Whitewash Procedures Abolished

Whitewash Procedures Abolished 

Whitewash procedures historically referred to mechanisms that allowed directors or major shareholders to bypass certain regulatory restrictions, particularly in the context of related-party transactions or substantial share acquisitions, by obtaining shareholder approval to “whitewash” or neutralize potential takeover obligations.

With regulatory reforms in India, many of these procedures have been abolished or replaced with stricter approval and disclosure requirements to enhance corporate governance and minority shareholder protection.

Key Principles

  1. Original Purpose of Whitewash Procedures
    • Allowed promoters or substantial shareholders to acquire additional shares without triggering mandatory open offer obligations under SEBI Takeover Regulations.
    • Required approval from disinterested shareholders to "whitewash" the acquisition.
  2. Reasons for Abolition
    • Potential abuse by controlling shareholders.
    • Inadequate protection for minority shareholders.
    • Misalignment with enhanced transparency and fairness standards in corporate governance.
  3. Regulatory Reforms
    • SEBI revised the Substantial Acquisition of Shares and Takeovers (SAST) Regulations to remove certain whitewash exemptions.
    • Now, most acquisitions require open offers, even if previously eligible for whitewash.
    • Shareholder approval alone is no longer sufficient to bypass disclosure or offer obligations in many cases.
  4. Impact on Companies and Shareholders
    • Increases transparency in related-party and promoter transactions.
    • Protects minority shareholders from dilution or coercive acquisitions.
    • Aligns Indian corporate law with international best practices.
  5. Alternative Mechanisms Post-Abolition
    • Companies now rely on full disclosure, SEBI approval, and shareholder voting instead of whitewash procedures.
    • Any exemptions require explicit regulatory consent.

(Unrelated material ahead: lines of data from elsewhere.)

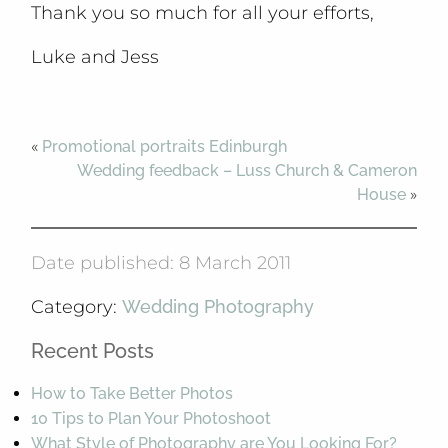
Thank you so much for all your efforts,
Luke and Jess
«
Promotional portraits Edinburgh
Wedding feedback – Luss Church & Cameron
House
»
Date published: 8 March 2011
Category:
Wedding Photography
Recent Posts
How to Take Better Photos
10 Tips to Plan Your Photoshoot
What Style of Photography are You Looking For?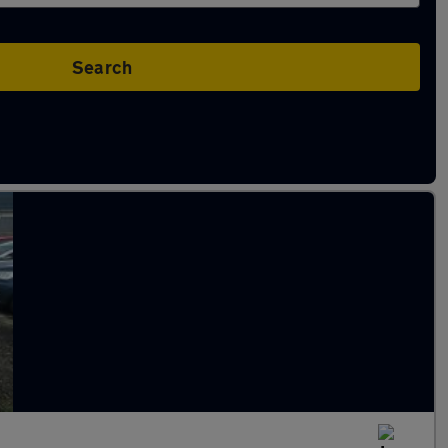
Search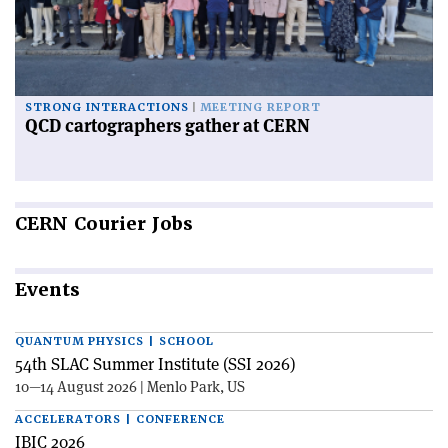
STRONG INTERACTIONS
MEETING REPORT
QCD cartographers gather at CERN
CERN
Courier Jobs
Events
QUANTUM PHYSICS | SCHOOL
54th SLAC Summer Institute (SSI 2026)
10—14 August 2026 | Menlo Park, US
ACCELERATORS | CONFERENCE
IBIC 2026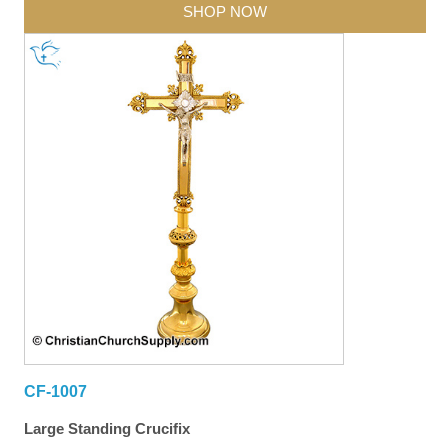
SHOP NOW
CF-1007
Large Standing Crucifix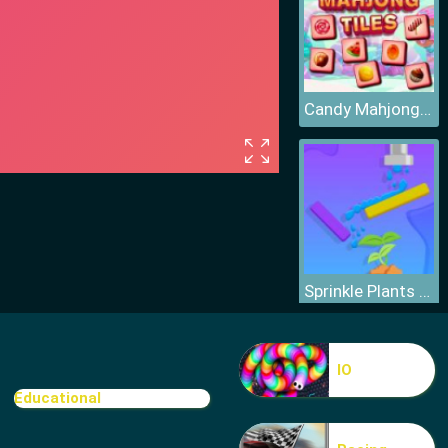
Candy Mahjong Tiles
Sprinkle Plants Puzzle Game
IO
Educational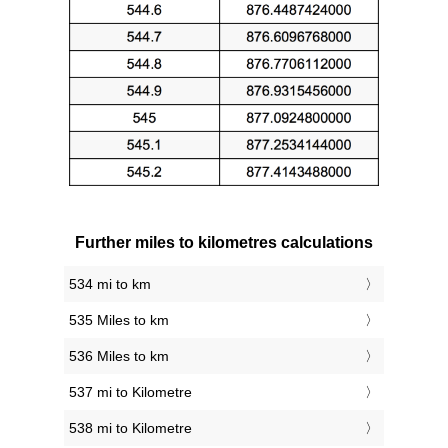
Further miles to kilometres calculations
534 mi to km
535 Miles to km
536 Miles to km
537 mi to Kilometre
538 mi to Kilometre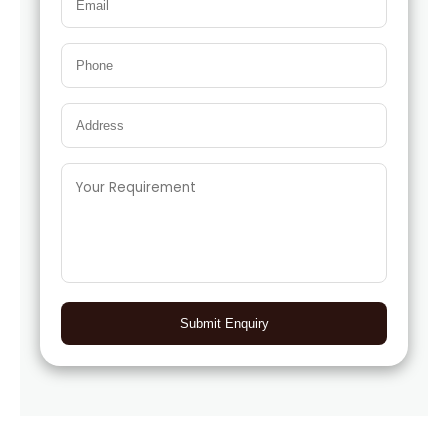
Submit Enquiry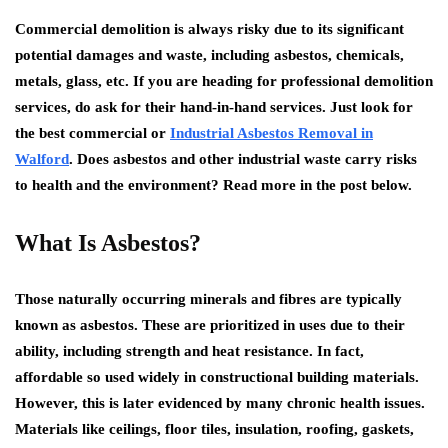
Commercial demolition is always risky due to its significant
potential damages and waste, including asbestos, chemicals,
metals, glass, etc. If you are heading for professional demolition
services, do ask for their hand-in-hand services. Just look for
the best commercial or
Industrial Asbestos Removal in
Walford
. Does asbestos and other industrial waste carry risks
to health and the environment? Read more in the post below.
What Is Asbestos?
Those naturally occurring minerals and fibres are typically
known as asbestos. These are prioritized in uses due to their
ability, including strength and heat resistance. In fact,
affordable so used widely in constructional building materials.
However, this is later evidenced by many chronic health issues.
Materials like ceilings, floor tiles, insulation, roofing, gaskets,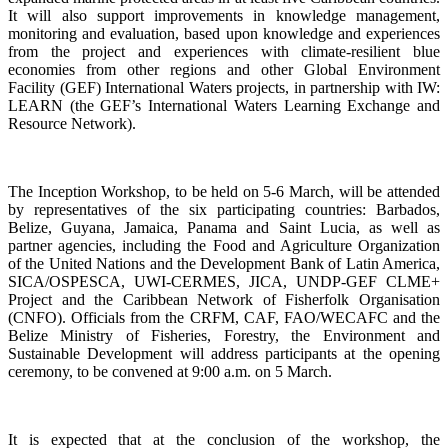
It will also support improvements in knowledge management,
monitoring and evaluation, based upon knowledge and experiences
from the project and experiences with climate-resilient blue
economies from other regions and other Global Environment
Facility (GEF) International Waters projects, in partnership with IW:
LEARN (the GEF’s International Waters Learning Exchange and
Resource Network).
The Inception Workshop, to be held on 5-6 March, will be attended
by representatives of the six participating countries: Barbados,
Belize, Guyana, Jamaica, Panama and Saint Lucia, as well as
partner agencies, including the Food and Agriculture Organization
of the United Nations and the Development Bank of Latin America,
SICA/OSPESCA, UWI-CERMES, JICA, UNDP-GEF CLME+
Project and the Caribbean Network of Fisherfolk Organisation
(CNFO). Officials from the CRFM, CAF, FAO/WECAFC and the
Belize Ministry of Fisheries, Forestry, the Environment and
Sustainable Development will address participants at the opening
ceremony, to be convened at 9:00 a.m. on 5 March.
It is expected that at the conclusion of the workshop, the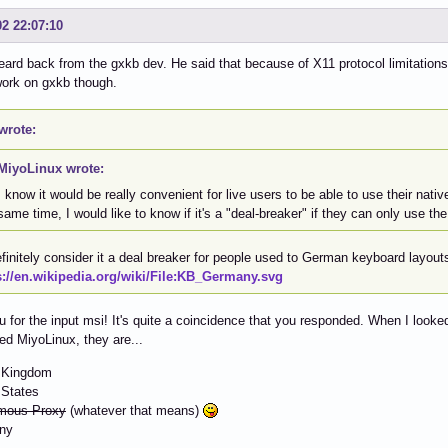
02 22:07:10
eard back from the gxkb dev. He said that because of X11 protocol limitations,
work on gxkb though.
wrote:
MiyoLinux wrote:
I know it would be really convenient for live users to be able to use their nativ
same time, I would like to know if it's a "deal-breaker" if they can only use th
efinitely consider it a deal breaker for people used to German keyboard layout
s://en.wikipedia.org/wiki/File:KB_Germany.svg
 for the input msi! It's quite a coincidence that you responded. When I looked
d MiyoLinux, they are...
d Kingdom
 States
mous Proxy
(whatever that means)
ny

Legal and Regulatory Context (India)

  • Companies Act, 2013 – Governs related-party transactions, disclosure requirements, and shareholder approvals.
  • SEBI (Substantial Acquisition of Shares and Takeovers) Regulations, 2011 – Previously permitted whitewash exemptions; now revised to require open offers or full disclosures.
  • Listing Obligations and Disclosure Requirements (LODR) Regulations – Mandate continuous disclosure of shareholding patterns, acquisitions, and promoter actions.
  • Corporate Governance Principles – Strengthened post-abolition to enhance transparency, minority protection, and accountability.

Key Indian Case Laws

CaseYearIssueDecision / Key Point
Sahara India Real Estate Corp. Ltd. vs SEBI2012Alleged promoter share acquisition without open offerCourt emphasized that whitewash exemptions must be carefully scrutinized; SEBI authority upheld.
Reliance Industries Ltd. vs SEBI2014Promoter acquisition of shares and disclosureCourt reinforced regulatory requirement for full disclosure after whitewash abolition.
Tata Steel Ltd. vs Minority Shareholders2015Related-party acquisition without open offerCourt ruled that shareholder approval alone cannot substitute regulatory compliance.
Bharti Airtel Ltd. vs SEBI2016Promoter acquisition and complianceCourt confirmed whitewash procedure no longer applicable; open offer mandatory.
Infosys Ltd. vs Investors Forum2017Acquisition of significant promoter stakeCourt highlighted that minority shareholder protection must be prioritized post-abolition.
ICICI Bank Ltd. vs Corporate Promoter2018Bypass of takeover obligationsCourt confirmed that regulatory reforms now prevent using whitewash procedures to avoid mandatory offers.

Best Practices for Companies Post-Abolition

  1. Full Regulatory Compliance – Follow SEBI SAST and LODR regulations for acquisitions.
  2. Transparency – Ensure disclosure of promoter actions, acquisitions, and conflicts of interest.
  3. Shareholder Voting – Continue to seek approval for related-party transactions, but not as a substitute for open offers.
  4. Minority Protection – Avoid any transaction that could be seen as coercive or dilutive.
  5. Document Processes – Maintain records of approvals, disclosures, and SEBI communications.
  6. Legal Review – Obtain expert advice before undertaking substantial acquisitions or promoter buybacks.